■ **Entries provided**:
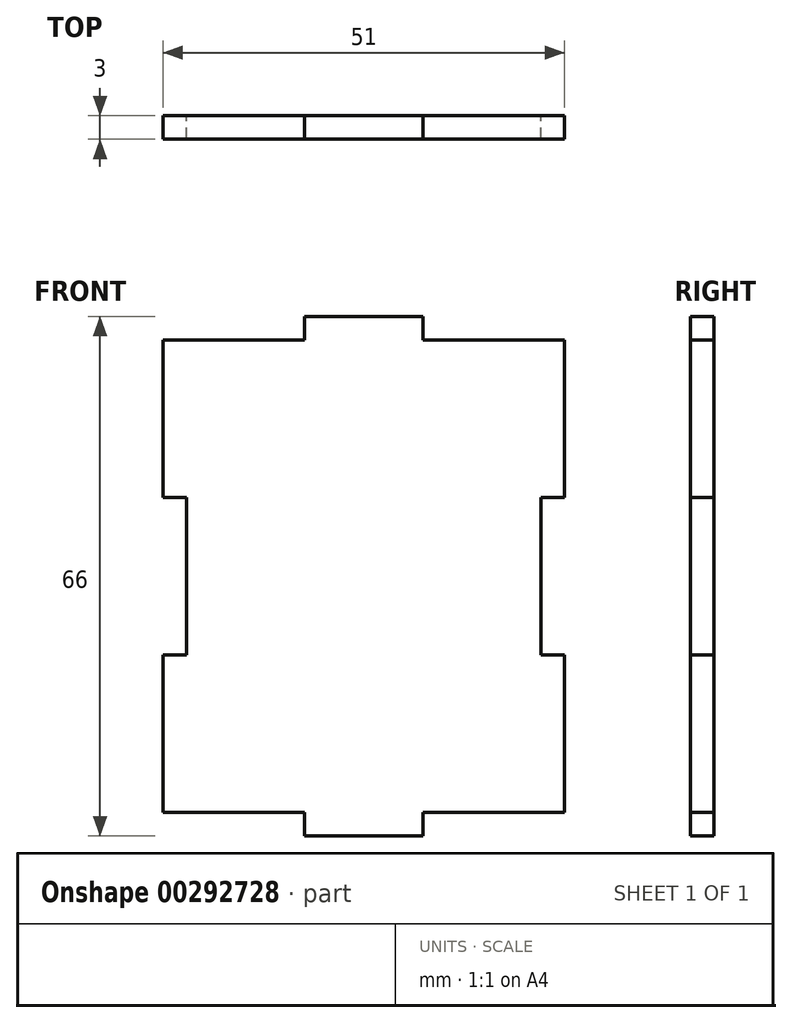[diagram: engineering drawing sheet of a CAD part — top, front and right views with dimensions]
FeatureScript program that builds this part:
annotation { "Feature Type Name" : "Feature", "Feature Type Description" : "" }
export const myFeature = defineFeature(function(context is Context, id is Id, definition is map)
    precondition{}
    {
        {
            var Q0;
            Q0=qCreatedBy(makeId("Front.planeOp"),FACE);
            var sketch = newSketch(context, id + "F0", { "sketchPlane" : qUnion([Q0])});
            skLineSegment(sketch, "E0", {"start": v(0, 33) * mm, "end": v(-7.5, 33) * mm});
            skLineSegment(sketch, "E1", {"start": v(-7.5, 33) * mm, "end": v(-7.5, 30) * mm});
            skLineSegment(sketch, "E2", {"start": v(-7.5, 30) * mm, "end": v(-25.5, 30) * mm});
            skLineSegment(sketch, "E3", {"start": v(-25.5, 30) * mm, "end": v(-25.5, 10) * mm});
            skLineSegment(sketch, "E4", {"start": v(-25.5, 10) * mm, "end": v(-22.5, 10) * mm});
            skLineSegment(sketch, "E5", {"start": v(-22.5, 10) * mm, "end": v(-22.5, 0) * mm});
            skLineSegment(sketch, "E6.MirrorCS", {"start": v(25.5, 10) * mm, "end": v(22.5, 10) * mm});
            skLineSegment(sketch, "E7.MirrorCS", {"start": v(7.5, 33) * mm, "end": v(7.5, 30) * mm});
            skLineSegment(sketch, "E8.MirrorCS", {"start": v(22.5, 10) * mm, "end": v(22.5, 0) * mm});
            skLineSegment(sketch, "E9.MirrorCS", {"start": v(0, 33) * mm, "end": v(7.5, 33) * mm});
            skLineSegment(sketch, "E10.MirrorCS", {"start": v(25.5, 30) * mm, "end": v(25.5, 10) * mm});
            skLineSegment(sketch, "E11.MirrorCS", {"start": v(7.5, 30) * mm, "end": v(25.5, 30) * mm});
            skLineSegment(sketch, "E12.MirrorCS", {"start": v(7.5, -33) * mm, "end": v(7.5, -30) * mm});
            skLineSegment(sketch, "E13.MirrorCS", {"start": v(25.5, -10) * mm, "end": v(22.5, -10) * mm});
            skLineSegment(sketch, "E14.MirrorCS", {"start": v(-7.5, -33) * mm, "end": v(-7.5, -30) * mm});
            skLineSegment(sketch, "E15.MirrorCS", {"start": v(-25.5, -10) * mm, "end": v(-22.5, -10) * mm});
            skLineSegment(sketch, "E16.MirrorCS", {"start": v(7.5, -30) * mm, "end": v(25.5, -30) * mm});
            skLineSegment(sketch, "E17.MirrorCS", {"start": v(25.5, -30) * mm, "end": v(25.5, -10) * mm});
            skLineSegment(sketch, "E18.MirrorCS", {"start": v(0, -33) * mm, "end": v(7.5, -33) * mm});
            skLineSegment(sketch, "E19.MirrorCS", {"start": v(22.5, -10) * mm, "end": v(22.5, 0) * mm});
            skLineSegment(sketch, "E20.MirrorCS", {"start": v(-7.5, -30) * mm, "end": v(-25.5, -30) * mm});
            skLineSegment(sketch, "E21.MirrorCS", {"start": v(0, -33) * mm, "end": v(-7.5, -33) * mm});
            skLineSegment(sketch, "E22.MirrorCS", {"start": v(-22.5, -10) * mm, "end": v(-22.5, 0) * mm});
            skLineSegment(sketch, "E23.MirrorCS", {"start": v(-25.5, -30) * mm, "end": v(-25.5, -10) * mm});
            skSolve(sketch);
        }
        {
            var Q0;
            Q0 = qSketchRegion(id + "F0", true);
            extrude(context, id + "F1", {"entities" : qUnion([Q0]), "depth" : 3 * mm});
        }
    });
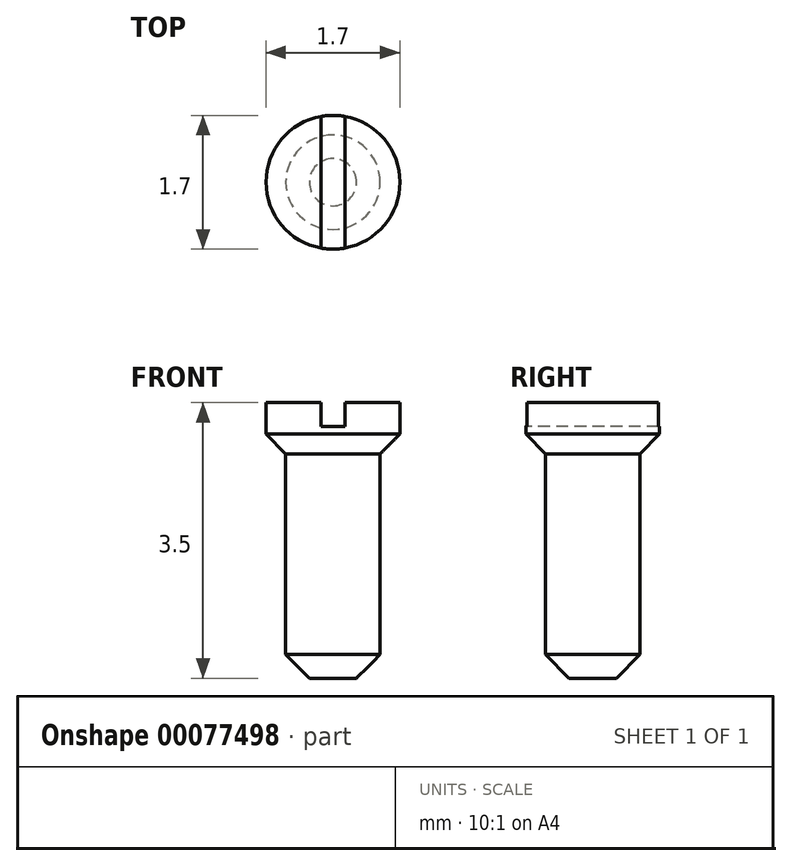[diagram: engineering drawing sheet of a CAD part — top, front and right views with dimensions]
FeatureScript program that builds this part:
annotation { "Feature Type Name" : "Feature", "Feature Type Description" : "" }
export const myFeature = defineFeature(function(context is Context, id is Id, definition is map)
    precondition{}
    {
        {
            var Q0;
            Q0=qCreatedBy(makeId("Front.planeOp"),FACE);
            var sketch = newSketch(context, id + "F0", { "sketchPlane" : qUnion([Q0])});
            skLineSegment(sketch, "E0", {"start": v(0, 0) * mm, "end": v(0.3, 0) * mm});
            skLineSegment(sketch, "E1", {"start": v(0.3, 0) * mm, "end": v(0.6, 0.3) * mm});
            skLineSegment(sketch, "E2", {"start": v(0.6, 0.3) * mm, "end": v(0.6, 2.85) * mm});
            skLineSegment(sketch, "E3", {"start": v(0.6, 2.85) * mm, "end": v(0.85, 3.1) * mm});
            skLineSegment(sketch, "E4", {"start": v(0.85, 3.1) * mm, "end": v(0.85, 3.5) * mm});
            skLineSegment(sketch, "E5", {"start": v(0.85, 3.5) * mm, "end": v(0, 3.5) * mm});
            skLineSegment(sketch, "E6", {"start": v(0, 3.5) * mm, "end": v(0, 0) * mm});
            skSolve(sketch);
        }
        {
            var Q0;
            Q0=makeQuery(id+"F0.imprint","IMPRINT",FACE,{"disambiguationData":[TD([[makeQuery(id+"F0.imprint","IMPRINT",EDGE,{"derivedFrom":sQuery(id+"F0.wireOp",EDGE,"E0")}),1.0]])]});
            var Q1;
            Q1=sQuery(id+"F0.wireOp",EDGE,"E6");
            revolve(context, id + "F1", {"entities" : qUnion([Q0]), "axis" : qUnion([Q1]), "revolveType" : RevolveType.FULL});
        }
        {
            var Q0;
            Q0=makeQuery(id+"F1.opRevolve","SWEPT_FACE",FACE,{"disambiguationData":[OSD([sQuery(id+"F0.wireOp",EDGE,"E5")])]});
            var sketch = newSketch(context, id + "F2", { "sketchPlane" : qUnion([Q0])});
            skLineSegment(sketch, "E7", {"start": v(-0.15, 0.84) * mm, "end": v(-0.15, -0.84) * mm});
            skLineSegment(sketch, "E8", {"start": v(0.15, -0.84) * mm, "end": v(0.15, 0.84) * mm});
            skSolve(sketch);
        }
        {
            var Q0;
            {var subQ2=sQuery(id+"F2.wireOp",EDGE,"E7");Q0=makeQuery(id+"F2.imprint","IMPRINT",FACE,{"disambiguationData":[TD([[makeQuery(id+"F2.imprint","IMPRINT",EDGE,{"derivedFrom":subQ2}),1.0]])]});}
            extrude(context, id + "F3", {"entities" : qUnion([Q0]), "operationType" : NewBodyOperationType.REMOVE, "oppositeDirection" : true, "depth" : 0.3 * mm});
        }
    });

■ **The problem**: Show each line of the material above that contains the string "extrude".

■ **The completed task**:
            extrude(context, id + "F1", {"entities" : qUnion([Q0]), "depth" : 3 * mm});
            extrude(context, id + "F3", {"entities" : qUnion([Q0]), "operationType" : NewBodyOperationType.REMOVE, "oppositeDirection" : true, "depth" : 0.3 * mm});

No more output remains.